俺も時事にはついていけるように、しているつもりではあったが……。


「今、ノア様は王都の魔法研究所にお勤めされている。今日は休暇を取って、屋敷でお休みになっているんだよ」



さらに、ロブは笑顔で付け足した。

魔法研究所と言えば、王都で俺が解放軍に潜入している時に、怪盗ノームミストが忍び込もうとしていた所の近くだ。

確か、過去にノームミストは研究所から資料を盗んでいると噂されていたが。


ノアはノームミストと、何か関わりがあるのか?

ノアがノームミストだったりしてな。


リッチな人間が刺激を求めて何者かに扮するのは、よくあることだ。

例えば……例えば、バットマンとか。

いやぁ、あのアメコミが映画になったときはワクワクしたね。

バットマンの他には……例えば……例えば……まぁともかくバットマンだよ。

バットマンなんだよ。


「アスラ、何を考えているんですか?」



アルタイルが俺の思考を読み、何気に辟易としている。

ふん、この世界の連中にバットマンのかっこよさをわかってもらおうなどと思っちゃいないさ。

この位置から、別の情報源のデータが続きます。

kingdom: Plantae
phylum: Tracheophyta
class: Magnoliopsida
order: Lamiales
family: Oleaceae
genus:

「いや別に……と、ともかく、やっぱりノア様はすごいお方なんですね」


「そうだね。しかしそれ以上にノア様は忙しい。それを頭に置いて、業務に励んでくれ」



俺とアルタイルは、はい、と返事をする。


「クーシャ君も、いいね?」


「……ああ、承知した」



少しは……少しは乗り気になってくれたかな。クシャトリアのやつ。


俺たちは、短い会話をした後、再び仕事にもどった。